[Page extract — start]
2022-11-01T11:42:44.022Z


The Central American nation could be even more subject to a government that is resistant to discrepancy and pluralism and that will concentrate all political power in its hands.


Nicaragua will experience another electoral process next month, exactly one year after the general elections of November 2021, which gave way to the fourth consecutive term of Daniel Ortega, president since 2007.

The November 6 elections will be municipal, in which mayors, deputy mayors and members of the deliberative councils will be elected in 153 mayoralties, of which, since 2017, 135 are in the hands of the ruling Sandinista National Liberation Front (FSLN).

In addition, since the beginning of July of this year, five more have come under the control of the FSLN when opposition mayors were removed to appoint,

de facto

, co-religionists of the ruling party.

The expectation of change with these elections is certainly less high than that of last year, although the importance of these elections is not less given that the results could imply the definitive decline of democratic pluralism, from which Nicaragua already suffers.

For the institutionality it will also be a radical blow.

At the national level, the Sandinista government already has control over the other three branches of government.

Soon, that influence would take over the entire municipal structure.

The question that arises at this time is whether this electoral process will have the same features with which the OAS characterized the presidential suffrage of 2021. The OAS General Assembly concluded, by 25 votes in favor, seven abstentions and only one vote against of Nicaragua, that those elections “were not free, fair or transparent and did not [have] democratic legitimacy.”

The answer seems obvious, since conditions have not changed or, according to available information, have even worsened at the local level.

This year, through Law 1116, the National Assembly reformed the Electoral Law —which had already been reformed in 2021 for the presidential elections—, but did not modify the provisions that unduly restrict the rights of political participation and public freedoms.

Therefore, precepts are still in force that oblige the parties to request police authorization to meet with their supporters in a rally during the campaign (Art. 89.1), or that prohibit citizens from holding demonstrations, which are reserved only for those who will compete in elections (Art. 95).

Law 1116 reduced the duration of the electoral campaign by more than half, from 42 to 20 days.

In a context like the current one, in which the ruling party controls 92% of the mayoralties and is running for 111 acting mayors and deputy mayors, this reduction would affect other political options that, as has been denounced, would not have enough time to make themselves known or to disseminate and discuss their proposals with the electorate.

This would be a disadvantage in terms of the general conditions of equality in access to the public function, a right recognized by the International Covenant on Civil and Political Rights.

The municipal contest will not have the participation of the three political parties that were arbitrarily canceled by the Supreme Electoral Council in 2021. One of them, Citizens for Freedom, administered until July a quarter of the opposition mayors.
[Page extract — finish]
[Supplied information — start]
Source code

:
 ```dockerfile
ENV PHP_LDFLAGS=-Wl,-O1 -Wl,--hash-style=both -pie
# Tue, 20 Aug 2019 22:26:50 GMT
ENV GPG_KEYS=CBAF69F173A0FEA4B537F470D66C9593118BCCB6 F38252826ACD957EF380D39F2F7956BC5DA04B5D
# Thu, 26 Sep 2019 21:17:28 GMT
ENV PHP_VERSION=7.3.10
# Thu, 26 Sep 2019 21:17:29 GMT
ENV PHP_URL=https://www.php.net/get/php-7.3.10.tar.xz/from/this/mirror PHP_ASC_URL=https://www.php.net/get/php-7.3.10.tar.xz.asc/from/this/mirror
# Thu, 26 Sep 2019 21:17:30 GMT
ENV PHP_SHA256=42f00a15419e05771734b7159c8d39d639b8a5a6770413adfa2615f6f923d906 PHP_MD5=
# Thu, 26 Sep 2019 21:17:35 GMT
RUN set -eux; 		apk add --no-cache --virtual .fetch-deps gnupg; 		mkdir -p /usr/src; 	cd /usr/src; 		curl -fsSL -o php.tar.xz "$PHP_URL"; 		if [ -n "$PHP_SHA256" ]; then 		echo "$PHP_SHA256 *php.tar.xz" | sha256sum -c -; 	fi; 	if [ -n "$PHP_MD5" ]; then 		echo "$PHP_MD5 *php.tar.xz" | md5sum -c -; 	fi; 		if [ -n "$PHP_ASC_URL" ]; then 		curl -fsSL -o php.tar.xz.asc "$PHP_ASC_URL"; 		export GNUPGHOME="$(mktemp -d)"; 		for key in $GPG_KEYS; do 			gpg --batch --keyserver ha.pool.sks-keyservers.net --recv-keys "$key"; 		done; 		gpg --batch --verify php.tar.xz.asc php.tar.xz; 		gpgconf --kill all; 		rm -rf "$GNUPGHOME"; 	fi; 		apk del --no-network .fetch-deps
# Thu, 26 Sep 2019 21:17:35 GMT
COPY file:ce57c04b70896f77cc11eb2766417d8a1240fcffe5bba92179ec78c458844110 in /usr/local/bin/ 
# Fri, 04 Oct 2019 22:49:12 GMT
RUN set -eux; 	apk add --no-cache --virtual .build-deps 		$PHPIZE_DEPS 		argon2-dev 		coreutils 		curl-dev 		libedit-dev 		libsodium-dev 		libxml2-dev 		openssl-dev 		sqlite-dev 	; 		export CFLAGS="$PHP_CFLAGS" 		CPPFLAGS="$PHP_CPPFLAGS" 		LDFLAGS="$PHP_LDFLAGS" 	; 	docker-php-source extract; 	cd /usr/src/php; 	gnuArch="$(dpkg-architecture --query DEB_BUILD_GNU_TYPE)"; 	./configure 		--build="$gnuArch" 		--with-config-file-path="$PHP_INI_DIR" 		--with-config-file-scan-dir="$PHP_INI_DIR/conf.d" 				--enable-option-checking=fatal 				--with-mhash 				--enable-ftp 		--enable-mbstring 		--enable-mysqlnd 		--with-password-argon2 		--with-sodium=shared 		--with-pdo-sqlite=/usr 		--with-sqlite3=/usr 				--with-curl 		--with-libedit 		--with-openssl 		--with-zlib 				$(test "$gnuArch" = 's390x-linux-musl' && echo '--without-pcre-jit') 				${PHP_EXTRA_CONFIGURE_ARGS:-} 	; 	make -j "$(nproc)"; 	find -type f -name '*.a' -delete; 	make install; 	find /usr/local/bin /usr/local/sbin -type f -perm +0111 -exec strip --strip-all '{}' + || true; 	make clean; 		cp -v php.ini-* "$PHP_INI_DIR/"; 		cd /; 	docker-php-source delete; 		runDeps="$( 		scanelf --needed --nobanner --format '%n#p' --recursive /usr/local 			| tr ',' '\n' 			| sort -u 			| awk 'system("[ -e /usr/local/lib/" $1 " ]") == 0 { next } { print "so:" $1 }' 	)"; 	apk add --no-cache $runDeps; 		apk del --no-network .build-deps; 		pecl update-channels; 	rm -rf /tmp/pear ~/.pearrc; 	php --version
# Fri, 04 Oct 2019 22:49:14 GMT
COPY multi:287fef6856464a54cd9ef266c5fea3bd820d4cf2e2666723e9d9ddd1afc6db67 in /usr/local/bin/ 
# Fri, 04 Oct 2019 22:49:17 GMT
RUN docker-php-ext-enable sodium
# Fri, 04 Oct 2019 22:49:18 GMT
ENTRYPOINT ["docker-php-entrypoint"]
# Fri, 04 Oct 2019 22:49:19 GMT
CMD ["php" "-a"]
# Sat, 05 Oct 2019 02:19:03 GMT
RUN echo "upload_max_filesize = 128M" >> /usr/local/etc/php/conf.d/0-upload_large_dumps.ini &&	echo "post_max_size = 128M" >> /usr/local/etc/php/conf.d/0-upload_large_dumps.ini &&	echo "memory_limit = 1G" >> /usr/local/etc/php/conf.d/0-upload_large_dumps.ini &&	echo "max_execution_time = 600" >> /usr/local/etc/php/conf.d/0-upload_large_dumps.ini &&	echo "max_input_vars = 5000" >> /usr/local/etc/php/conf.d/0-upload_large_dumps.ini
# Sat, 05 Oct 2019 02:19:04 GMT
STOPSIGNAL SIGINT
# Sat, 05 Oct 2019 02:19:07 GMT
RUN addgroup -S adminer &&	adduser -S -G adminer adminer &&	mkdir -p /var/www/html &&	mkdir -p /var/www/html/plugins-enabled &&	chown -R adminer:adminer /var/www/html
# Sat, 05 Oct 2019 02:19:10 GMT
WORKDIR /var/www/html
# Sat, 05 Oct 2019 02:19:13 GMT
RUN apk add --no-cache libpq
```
[Supplied information — finish]
What this exercise asks —
A - Write out the part of the article on Nicaragua's municipal elections that opens with the words containing "This would be" and closes with "and Political Rights.".
B - Say whether each statement agrees with the article on Nicaragua's municipal elections. Answer yes or no for each and quote the words from the article that decide it.
(i) Law 1116 shortened the electoral campaign from 42 days to 20 days.
(ii) The November 6 elections will be held in 135 mayoralties.
(iii) In the OAS General Assembly vote on the 2021 elections, seven members voted against.
C - List every office that, according to the article on Nicaragua's municipal elections, will be filled in the November 6 elections.

Responses —
A -
This would be a disadvantage in terms of the general conditions of equality in access to the public function, a right recognized by the International Covenant on Civil and Political Rights.

B -
(i) Yes: "Law 1116 reduced the duration of the electoral campaign by more than half, from 42 to 20 days."
(ii) No: "will be elected in 153 mayoralties"
(iii) No: "by 25 votes in favor, seven abstentions and only one vote against of Nicaragua"

C -
- Mayors
- Deputy mayors
- Members of the deliberative councils